### BRONTEKST

Azathioprine en ciclosporine
Azathioprine en ciclosporine hebben de voorkeur in de zwangerschap. Deze middelen zijn uitgebreid onderzocht, met name bij transplantatiepatiënten en patiënten met chronische darmontsteking. De beschikbare ervaring wijst niet op een hoger risico op aangeboren afwijkingen [1,2].
Azathioprine en ciclosporine kunnen wel tijdelijke effecten geven bij de pasgeborene. In enkele onderzoeken is neonatale immunosuppressie en neonatale leukopenie en bij azathioprine ook neonatale pancytopenie gezien. Een onderzoek naar azathioprine zag dat het risico op neonatale leukopenie het grootst is als de moeder zelf ook leukopenie heeft gehad in het derde trimester. Het advies is het bloedbeeld bij de moeder in het derde trimester te controleren, en zo nodig de dosering te verlagen (als de ziekte-activiteit dit toelaat) [3].
Bij gebruik van azathioprine en ciclosporine is ook groeivertraging en vroeggeboorte gezien. Het is niet bekend of dit komt door de medicatie, door comedicatie zoals corticosteroïden, het onderliggende ziektebeeld of een combinatie van deze factoren [1,2].
Mercaptopurine
De ervaring met het gebruik van mercaptopurine tijdens de zwangerschap is te beperkt om een uitspraak te doen over de mogelijke risico’s. Er zijn slechts 200 tot 300 zwangerschappen onderzocht. De beschikbare gegevens over het gebruik van mercaptopurine tijdens de zwangerschap wijzen tot nu toe niet op een hoger risico op aangeboren afwijkingen. Niet al deze vrouwen hebben mercaptopurine in het eerste trimester gebruikt. Een deel is pas in het tweede of derde trimester met het middel gestart.

######
### FRAGMENTEN UIT GEGEVENS

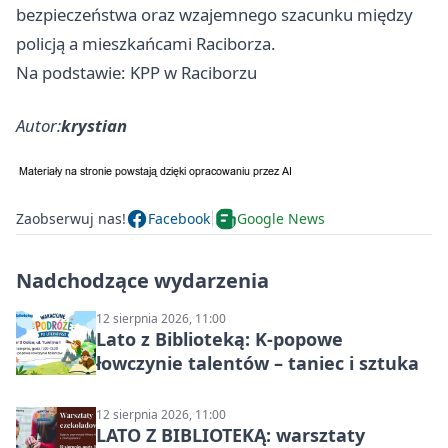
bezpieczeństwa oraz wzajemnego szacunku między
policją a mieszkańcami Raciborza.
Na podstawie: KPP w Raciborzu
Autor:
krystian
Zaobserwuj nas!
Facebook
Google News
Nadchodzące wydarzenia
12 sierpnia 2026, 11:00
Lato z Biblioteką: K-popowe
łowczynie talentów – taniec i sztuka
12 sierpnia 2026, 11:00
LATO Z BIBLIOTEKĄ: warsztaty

######
### FRAGMENTEN UIT GEGEVENS

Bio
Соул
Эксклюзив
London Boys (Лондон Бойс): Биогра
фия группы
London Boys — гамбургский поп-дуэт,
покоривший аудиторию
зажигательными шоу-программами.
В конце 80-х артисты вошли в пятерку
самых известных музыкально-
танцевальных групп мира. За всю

######

VRAGEN:
a: Vertaal deze zin uit de brontekst in het Engels: "Een onderzoek naar azathioprine zag dat het risico op neonatale leukopenie het grootst is als de moeder zelf ook leukopenie heeft gehad in het derde trimester."
b: Geef voor elke bewering aan of die klopt met de brontekst: ja of nee, met de woorden uit de tekst die de doorslag geven. (i) Er zijn meer dan 500 zwangerschappen met mercaptopurine onderzocht. (ii) Geadviseerd wordt het bloedbeeld van de moeder in het derde trimester te controleren. (iii) Het staat vast dat de groeivertraging bij azathioprine en ciclosporine door de medicatie komt.

ANTWOORDEN:
a: A study of azathioprine found that the risk of neonatal leukopenia is greatest when the mother herself also had leukopenia in the third trimester.

b:
(i) Nee: "Er zijn slechts 200 tot 300 zwangerschappen onderzocht."
(ii) Ja: "Het advies is het bloedbeeld bij de moeder in het derde trimester te controleren"
(iii) Nee: "Het is niet bekend of dit komt door de medicatie"